I have some possibly basic questions about the stasis/m:manager:core task processor and the output from
manager show eventq.
Work incident that prompted the questions below
At work we’ve recently started using AMI over HTTP to pause and unpause members of our support queue. This has basically worked great so far, so yesterday we tried expanding the scope of our AMI usage by showing pause/unpause status in an internal web app, which worked by occasionally polling our backend to check on the “QueueStatus” of the “Member” using the web app. In aggregate this worked out to about 1 req/sec to asterisk at peak usage, which was perhaps too much.
Over the course of the day we noticed an increasing number of warnings about how “The ‘stasis/m:manager:core-00000006’ task processor queue reached” so many tasks, and asterisk also started responding with 503s to our telco partner when customers attempted to call our support queue. We turned off the paused/unpaused polling in our web app, but it didn’t seem to have a big effect on the task processor depth; running
core show taskprocessors like stasis/m:manager would routinely show 1000-4000 tasks “In Queue”, even hours after turning off the polling.

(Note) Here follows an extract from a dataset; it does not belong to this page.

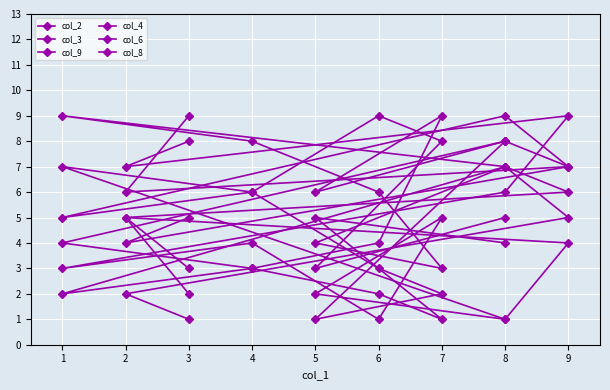

After their last crossing, which series has the higher values: col_6 or col_9?

col_9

We were getting more and more 503s and weren’t sure what else to do, so we did a
core restart now and then everything started working again. Later in the day we still saw a fair number of 503s (nowhere near as many as earlier in the day, but far more than we ordinarily have), and we continued to see a large number of warnings about
What is the expected output of
manager show eventq? Running this just now on our production asterisk server (mid-morning in our timezone) produced 27M of output, produced another one of these warnings in our logs about how the “The ‘stasis/m:manager:core-00000006’ task processor queue reached 3000 scheduled tasks”, and even resulted in us sending ~20 503 SIP responses to customers trying to call our queue. Why are these events still in the eventq, or am I misunderstanding something? I’m not sure why they’re all being stored there
Also, is there any way to avoid these 503s? As far as I can tell, our asterisk server never seemed to be too stressed during our issues yesterday (fairly normal CPU and memory usage), and e.g. just now when I ran
manager show eventq we were nowhere near peak traffic.
Finally, is there an asterisk command to show some info on which tasks are occupying
stasis/m:manager:core, rather than just the number of tasks? I would love to understand better what it’s struggling with!